* What to work on: Please write out the lines below word for word, leaving the pictures out of your answer.

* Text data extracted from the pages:
★ ★ ★ ★
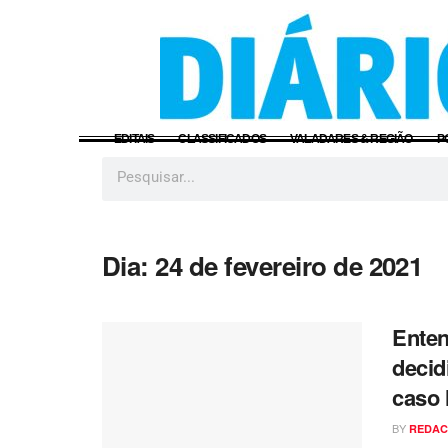
EDITAIS
CLASSIFICADOS
VALADARES & REGIÃO
P
Dia:
24 de fevereiro de 2021
Enten
decid
caso
BY
REDA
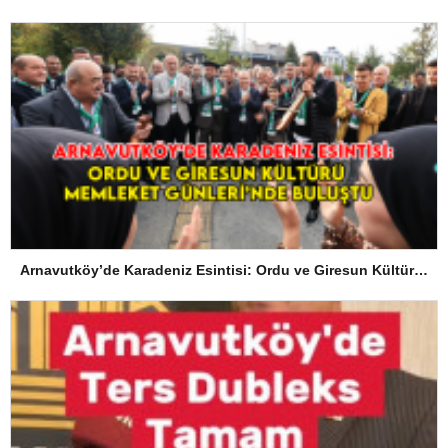
Arnavutköy’de Karadeniz Esintisi: Ordu ve Giresun Kültürü Memleket Günleri’nde Buluştu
★ ★ ★ ★
* Answer section:
EDITAIS
CLASSIFICADOS
VALADARES & REGIÃO
P
Dia:
24 de fevereiro de 2021
Enten
decid
caso
BY
REDA
Arnavutköy’de Karadeniz Esintisi: Ordu ve Giresun Kültürü Memleket Günleri’nde Buluştu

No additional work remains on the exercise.